Required work:
Every line below is to be given again precisely; images are to be left out.

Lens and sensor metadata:
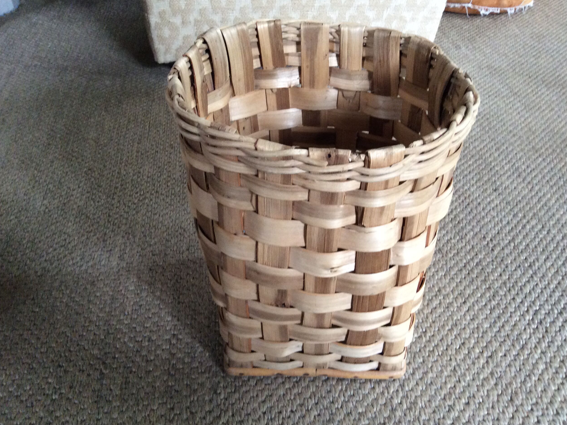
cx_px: 287
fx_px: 540
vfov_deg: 42.9
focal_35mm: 33
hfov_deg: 55.4
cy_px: 211
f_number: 2.4
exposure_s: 1/25
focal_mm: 3.3
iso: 200
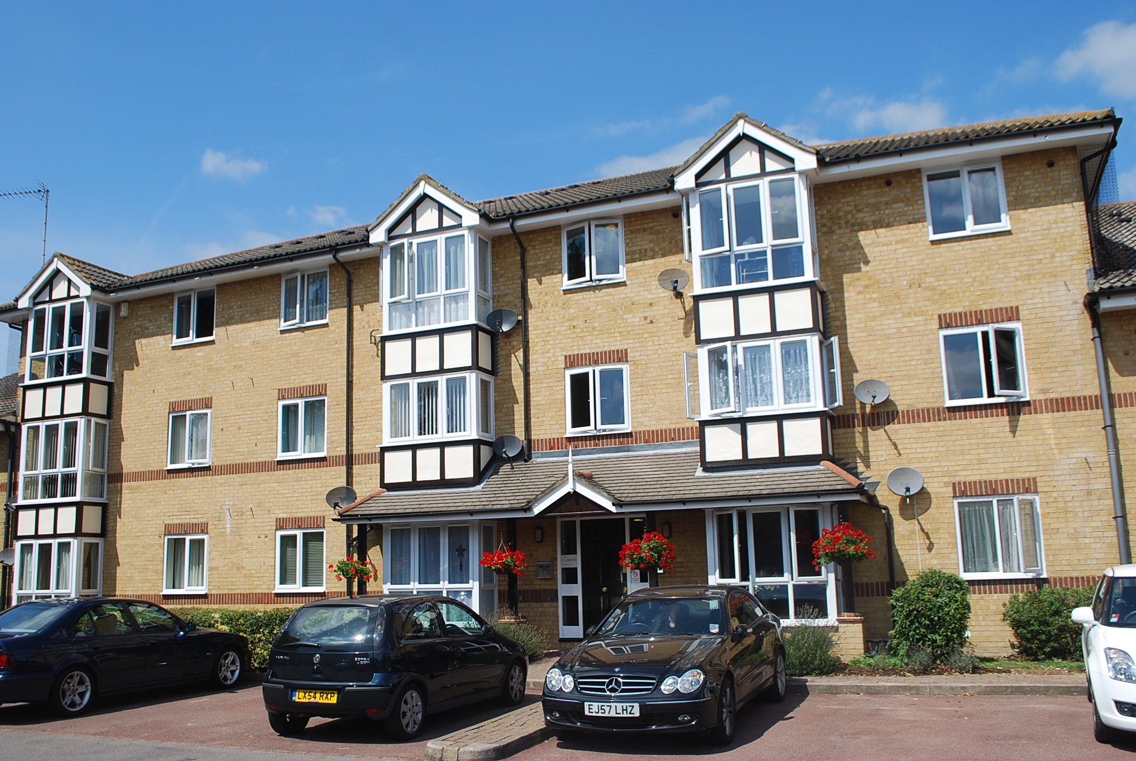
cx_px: 568
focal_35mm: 30
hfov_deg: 61.9
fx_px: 948
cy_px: 380
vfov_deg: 43.7
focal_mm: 20
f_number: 8
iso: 100
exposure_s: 1/250
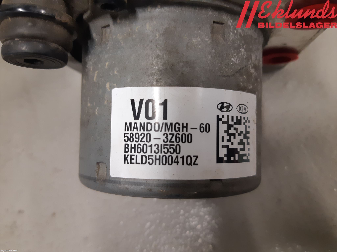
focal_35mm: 26
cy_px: 126
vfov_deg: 53.1
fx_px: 253
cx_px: 168
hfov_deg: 67.3
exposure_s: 1/50
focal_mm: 3.93
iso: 160
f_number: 1.7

Response to this exercise:
cx_px: 287
fx_px: 540
vfov_deg: 42.9
focal_35mm: 33
hfov_deg: 55.4
cy_px: 211
f_number: 2.4
exposure_s: 1/25
focal_mm: 3.3
iso: 200
cx_px: 568
focal_35mm: 30
hfov_deg: 61.9
fx_px: 948
cy_px: 380
vfov_deg: 43.7
focal_mm: 20
f_number: 8
iso: 100
exposure_s: 1/250
focal_35mm: 26
cy_px: 126
vfov_deg: 53.1
fx_px: 253
cx_px: 168
hfov_deg: 67.3
exposure_s: 1/50
focal_mm: 3.93
iso: 160
f_number: 1.7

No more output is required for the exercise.